→ Task requirements:
1. Condense the paragraph of the blog post on women's writing and visibility that begins "I recently completed a women's leadership training course" into a shorter version that keeps its main facts.
2. From the blog post on women's writing and visibility, set down the passage that begins at the words "Attention Whore: Writing" and stops after the words "Girls and Women’.", matching its wording, spelling, and punctuation.
3. Supply the next part of the blog post on women's writing and visibility, picking up after its final sentence.

→ Quoted passage:

--- begin ---

Attention Whore: Writing to Rupture

I will start this post by thanking the formidable Mona Eltahawy for inspiring it with this essay here.

If you are not familiar with Eltahawy’s work, I highly recommend her blog, twitter feed and her book ‘The Seven Necessary Sins for Girls and Women’.

In her essay above Mona states that: “A woman who writes has power. A woman who writes is feared. In the eyes of the world this makes us dangerous beasts.” 

You know I am all about the rupture and all about finding ways to connect with other women.

I recently completed a women’s leadership training course to increase my confidence at work. In real life I am super confident, but in the academy, what I value is not necessarily prized. The course introduced me to wonderful women and it taught me the value of visibility.

We are taught throughout our lives to shrink back, to reduce ourselves. To not appear ‘too much’ or like we (horror) ‘love ourselves’. We are insulted if we stand out, if we are deemed to be excessive or hyper-visible. I have blogged before that this is placed on the bodies of working class women.

--- end ---

→ Extracted material:
--- begin ---

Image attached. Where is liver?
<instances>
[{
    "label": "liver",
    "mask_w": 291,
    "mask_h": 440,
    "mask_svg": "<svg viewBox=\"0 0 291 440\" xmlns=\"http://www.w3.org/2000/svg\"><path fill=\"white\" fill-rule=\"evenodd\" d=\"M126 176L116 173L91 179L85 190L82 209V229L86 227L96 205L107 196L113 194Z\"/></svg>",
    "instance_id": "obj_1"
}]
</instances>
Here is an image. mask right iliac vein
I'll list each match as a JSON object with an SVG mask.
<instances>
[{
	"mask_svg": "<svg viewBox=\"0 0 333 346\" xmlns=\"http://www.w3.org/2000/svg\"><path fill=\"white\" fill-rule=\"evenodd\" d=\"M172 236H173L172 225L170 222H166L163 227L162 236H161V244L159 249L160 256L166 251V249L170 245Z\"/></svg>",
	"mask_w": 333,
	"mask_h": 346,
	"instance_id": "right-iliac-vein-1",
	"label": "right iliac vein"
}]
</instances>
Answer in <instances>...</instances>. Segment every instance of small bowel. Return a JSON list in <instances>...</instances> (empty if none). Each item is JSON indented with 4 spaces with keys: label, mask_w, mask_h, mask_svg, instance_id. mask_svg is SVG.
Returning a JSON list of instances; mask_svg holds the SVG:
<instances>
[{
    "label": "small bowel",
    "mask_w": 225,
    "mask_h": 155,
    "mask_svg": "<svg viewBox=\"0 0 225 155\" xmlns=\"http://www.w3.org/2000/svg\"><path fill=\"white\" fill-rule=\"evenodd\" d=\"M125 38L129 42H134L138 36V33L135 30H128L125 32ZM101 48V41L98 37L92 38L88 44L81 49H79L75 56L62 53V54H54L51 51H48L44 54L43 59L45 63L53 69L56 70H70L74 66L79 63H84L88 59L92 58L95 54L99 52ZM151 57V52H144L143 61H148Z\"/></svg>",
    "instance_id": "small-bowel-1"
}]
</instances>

--- end ---

→ Results in order:
1. The writer finished a women's leadership course to build confidence at work, since the academy doesn't necessarily prize what they value, even though they are very confident in real life. The course introduced them to wonderful women and taught them the value of visibility.

2.
Attention Whore: Writing to Rupture

I will start this post by thanking the formidable Mona Eltahawy for inspiring it with this essay here.

If you are not familiar with Eltahawy’s work, I highly recommend her blog, twitter feed and her book ‘The Seven Necessary Sins for Girls and Women’.

3.
We are criticized for taking selfies, for being ‘vacuous’. A society that is happy to use our bodies to sell every product imaginable does not like it when we take delight in our own bodies. When we own ourselves, when we are the directors.

Miss Papua New Guinea was recently stripped of her crown for twerking on TikTok. It is ok when society benefits from our aesthetics and sexuality, but when we reclaim it, they punish us.

I get this judgement all the time. The classist sneers for publishing so much of my work on my blog (it is not compatible with the ‘rigour’ of the discipline *roll eyes until they fall out*).

The classist and whorephobic sneers for being so open about experience of the sex industry. I write about this here in a journal article ‘Between The Sex Industry and Academia: Navigating Stigma and Disgust’.

Women who are unapologetically visible are mocked and belittled. How dare we take up space and command attention.

Elsewhere on the blog, I quote Adrienne Rich:

“We reach her as, of course, as we meet all poetic resources blocked from us by mindless packaging and spiritless scholarship” (Adrienne Rich, 1993, p. 101).

I have written about the phenomenology of anger, and the importance of women’s anger in writing. We must unapologetically and continually write as our authentic selves and take us space.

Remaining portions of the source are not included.